TASK DETAILS = Retype all of the data exactly as given.

[Excerpts from a dataset]
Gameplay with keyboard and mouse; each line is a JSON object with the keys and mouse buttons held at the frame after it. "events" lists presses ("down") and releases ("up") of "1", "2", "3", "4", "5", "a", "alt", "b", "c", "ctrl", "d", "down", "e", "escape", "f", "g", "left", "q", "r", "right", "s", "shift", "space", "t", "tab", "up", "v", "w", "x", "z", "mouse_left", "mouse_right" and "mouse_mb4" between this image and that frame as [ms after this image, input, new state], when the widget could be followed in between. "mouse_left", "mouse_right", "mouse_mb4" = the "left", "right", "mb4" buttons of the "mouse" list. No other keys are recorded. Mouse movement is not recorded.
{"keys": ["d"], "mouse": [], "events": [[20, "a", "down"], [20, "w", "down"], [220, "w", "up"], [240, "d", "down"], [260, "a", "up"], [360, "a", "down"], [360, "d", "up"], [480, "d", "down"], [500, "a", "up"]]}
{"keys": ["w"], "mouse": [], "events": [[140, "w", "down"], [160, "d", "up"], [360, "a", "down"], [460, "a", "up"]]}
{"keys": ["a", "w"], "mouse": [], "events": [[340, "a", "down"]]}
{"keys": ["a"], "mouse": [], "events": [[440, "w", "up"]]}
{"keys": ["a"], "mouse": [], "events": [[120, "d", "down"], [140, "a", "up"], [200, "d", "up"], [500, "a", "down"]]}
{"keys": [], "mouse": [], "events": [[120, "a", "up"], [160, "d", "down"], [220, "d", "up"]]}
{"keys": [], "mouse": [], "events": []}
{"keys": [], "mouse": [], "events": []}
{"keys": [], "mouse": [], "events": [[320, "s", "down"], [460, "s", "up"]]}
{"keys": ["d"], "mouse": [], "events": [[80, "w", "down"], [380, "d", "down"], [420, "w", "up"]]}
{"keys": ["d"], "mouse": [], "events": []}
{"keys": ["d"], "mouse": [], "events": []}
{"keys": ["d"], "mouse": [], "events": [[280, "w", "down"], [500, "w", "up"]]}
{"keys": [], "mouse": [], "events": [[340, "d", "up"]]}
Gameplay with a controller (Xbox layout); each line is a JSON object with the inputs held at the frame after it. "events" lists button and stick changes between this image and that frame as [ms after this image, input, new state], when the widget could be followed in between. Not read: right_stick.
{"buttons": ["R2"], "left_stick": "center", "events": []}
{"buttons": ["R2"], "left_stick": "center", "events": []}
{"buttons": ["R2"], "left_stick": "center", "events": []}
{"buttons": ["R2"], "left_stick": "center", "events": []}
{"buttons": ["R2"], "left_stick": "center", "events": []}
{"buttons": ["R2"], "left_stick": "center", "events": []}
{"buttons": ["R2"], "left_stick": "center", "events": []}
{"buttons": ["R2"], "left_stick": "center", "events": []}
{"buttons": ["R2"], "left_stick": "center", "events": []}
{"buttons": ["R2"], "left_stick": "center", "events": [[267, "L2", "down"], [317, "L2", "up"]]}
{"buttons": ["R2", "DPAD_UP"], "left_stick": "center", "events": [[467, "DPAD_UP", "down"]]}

TASK RESPONSE =
Gameplay with keyboard and mouse; each line is a JSON object with the keys and mouse buttons held at the frame after it. "events" lists presses ("down") and releases ("up") of "1", "2", "3", "4", "5", "a", "alt", "b", "c", "ctrl", "d", "down", "e", "escape", "f", "g", "left", "q", "r", "right", "s", "shift", "space", "t", "tab", "up", "v", "w", "x", "z", "mouse_left", "mouse_right" and "mouse_mb4" between this image and that frame as [ms after this image, input, new state], when the widget could be followed in between. "mouse_left", "mouse_right", "mouse_mb4" = the "left", "right", "mb4" buttons of the "mouse" list. No other keys are recorded. Mouse movement is not recorded.
{"keys": ["d"], "mouse": [], "events": [[20, "a", "down"], [20, "w", "down"], [220, "w", "up"], [240, "d", "down"], [260, "a", "up"], [360, "a", "down"], [360, "d", "up"], [480, "d", "down"], [500, "a", "up"]]}
{"keys": ["w"], "mouse": [], "events": [[140, "w", "down"], [160, "d", "up"], [360, "a", "down"], [460, "a", "up"]]}
{"keys": ["a", "w"], "mouse": [], "events": [[340, "a", "down"]]}
{"keys": ["a"], "mouse": [], "events": [[440, "w", "up"]]}
{"keys": ["a"], "mouse": [], "events": [[120, "d", "down"], [140, "a", "up"], [200, "d", "up"], [500, "a", "down"]]}
{"keys": [], "mouse": [], "events": [[120, "a", "up"], [160, "d", "down"], [220, "d", "up"]]}
{"keys": [], "mouse": [], "events": []}
{"keys": [], "mouse": [], "events": []}
{"keys": [], "mouse": [], "events": [[320, "s", "down"], [460, "s", "up"]]}
{"keys": ["d"], "mouse": [], "events": [[80, "w", "down"], [380, "d", "down"], [420, "w", "up"]]}
{"keys": ["d"], "mouse": [], "events": []}
{"keys": ["d"], "mouse": [], "events": []}
{"keys": ["d"], "mouse": [], "events": [[280, "w", "down"], [500, "w", "up"]]}
{"keys": [], "mouse": [], "events": [[340, "d", "up"]]}
Gameplay with a controller (Xbox layout); each line is a JSON object with the inputs held at the frame after it. "events" lists button and stick changes between this image and that frame as [ms after this image, input, new state], when the widget could be followed in between. Not read: right_stick.
{"buttons": ["R2"], "left_stick": "center", "events": []}
{"buttons": ["R2"], "left_stick": "center", "events": []}
{"buttons": ["R2"], "left_stick": "center", "events": []}
{"buttons": ["R2"], "left_stick": "center", "events": []}
{"buttons": ["R2"], "left_stick": "center", "events": []}
{"buttons": ["R2"], "left_stick": "center", "events": []}
{"buttons": ["R2"], "left_stick": "center", "events": []}
{"buttons": ["R2"], "left_stick": "center", "events": []}
{"buttons": ["R2"], "left_stick": "center", "events": []}
{"buttons": ["R2"], "left_stick": "center", "events": [[267, "L2", "down"], [317, "L2", "up"]]}
{"buttons": ["R2", "DPAD_UP"], "left_stick": "center", "events": [[467, "DPAD_UP", "down"]]}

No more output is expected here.